Fun MySQL fact of the day: LIMIT your expectations

Before we take a close look at OFFSETs next week, we're going to take a quick peek inside MySQL to understand how a simple SELECT ... LIMIT works, and while we're going to consider a simple case, we're also going to fold in some information we've already covered.

Let's consider an example query of SELECT b FROM my_table WHERE b = 10 LIMIT 10, against a table, (id,a,b,c,d) with 1 secondary index, (a,b,c). We know that this query can leverage covering index optimisation (i.e. Using index), since b is present in (a,b,c), but we also know that supplemental filtering will happen (i.e. Using where) because MySQL is not able to eliminate WHERE b = 7 since we are not evaluating in order b.

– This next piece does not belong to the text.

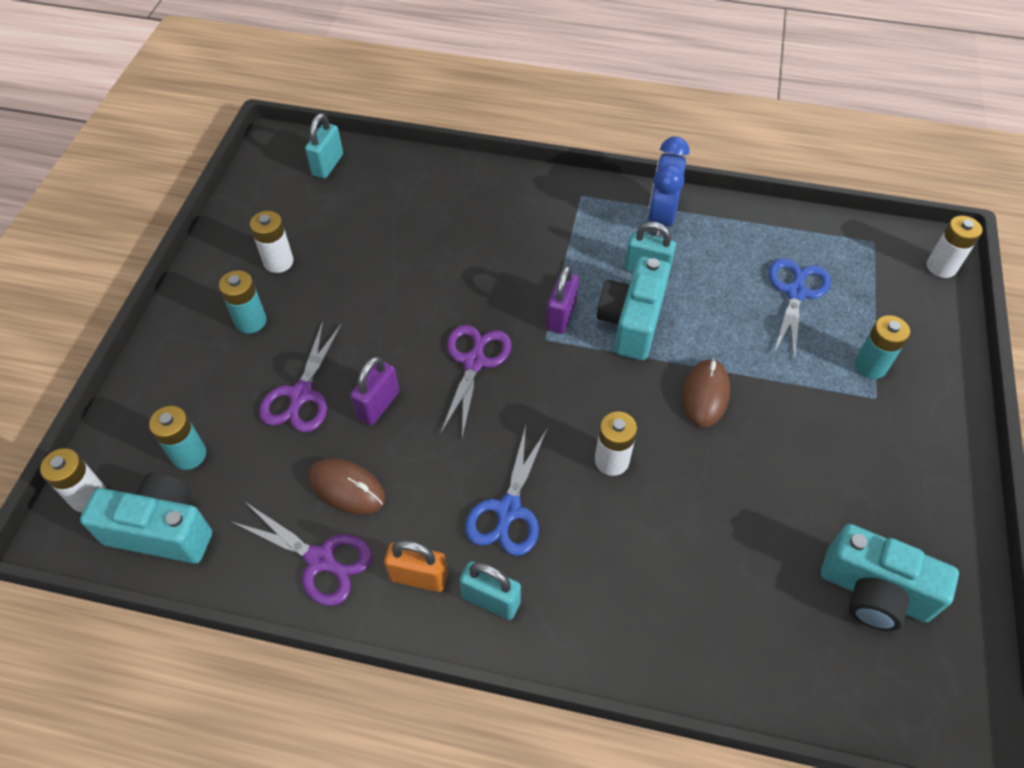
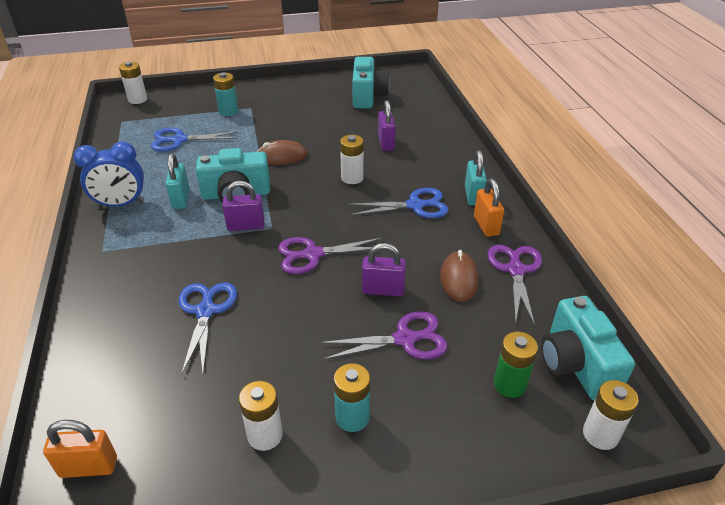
camera: 115 degrees left, 15 degrees down
(189, 455) = (509, 384): turquoise battery -> green battery
(327, 165) = (89, 467): turquoise padlock -> orange padlock
(442, 254) = (205, 311): none -> blue scissors
(691, 547) = (386, 143): none -> purple padlock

If you've followed Fun MySQL Facts Of The Day, this won't be news to you: the query will require an index scan on (a,b,c), but what's different is that we have a LIMIT 10.

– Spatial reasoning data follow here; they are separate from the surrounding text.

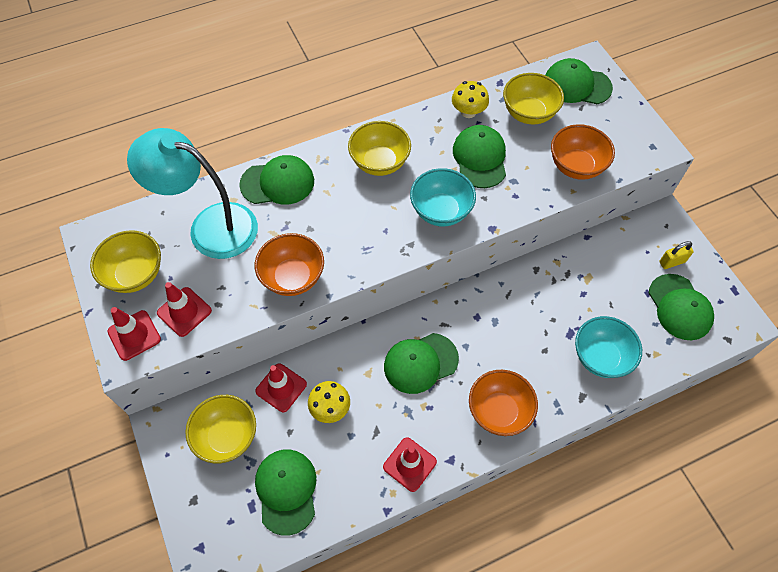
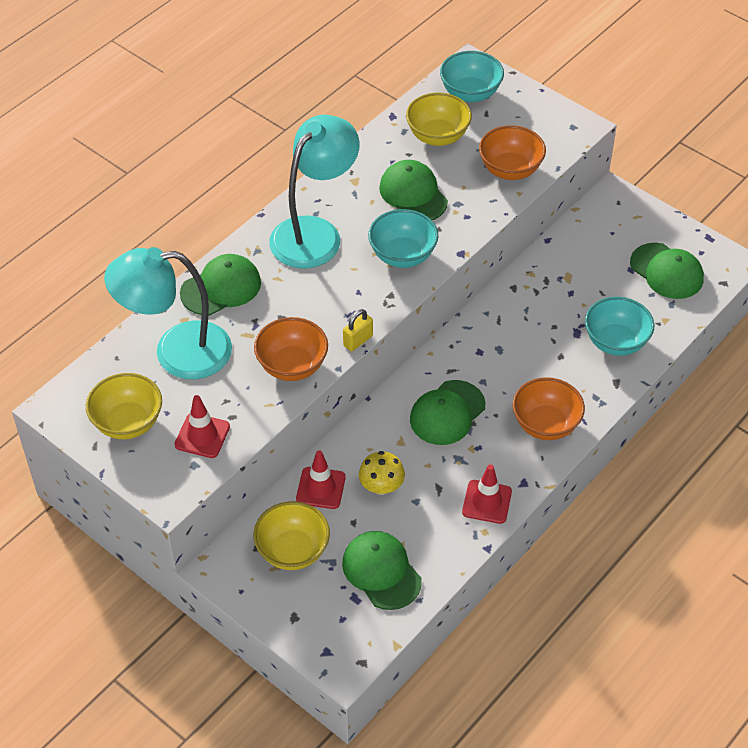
camera: 25 degrees left, 10 degrees down
(134, 335) = (165, 474): red traffic cone -> none
(379, 162) = (315, 233): yellow bowl -> turquoise lamp
(468, 112) = (376, 155): yellow mushroom -> none
(576, 85) = (470, 93): green cap -> turquoise bowl
(672, 262) = (640, 234): yellow padlock -> yellow padlock (358, 341)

As usual, to answer the query, MySQL will ask my_table's storage engine for the first "matching" row. In this case, because we're using an index scan, the first "matching" row is the first row in order, a. For example, a=0,b=0. Also as usual, the storage engine will return this row, a=0,b=0, to MySQL for supplemental filtering. MySQL will evaluate the record, and if it is not a match for b=10 (and it's not), MySQL will drop it and ask the storage engine for the next "matching" row. This will continue happening until MySQL has seen at most 10 rows where b=10.

Now, if you're thinking "this seems pretty obvious", I don't necessarily disagree. However, what is not always immediately apparent is that while our query has LIMIT 10, MySQL may be forced to evaluate hundreds, thousands, or millions of rows (if not more!) before finding 10 rows WHERE b = 10. So, even if you think, "I'm only selecting 10 rows", you need to consider that while the result set is will be 10 rows or less, MySQL (and the storage engine) may need to evaluate many more, if not all the rows.

What can we take away from this? If nothing else: even a simple-yet-poorly-designed query with a LIMIT can be just as expensive as the same query without a LIMIT.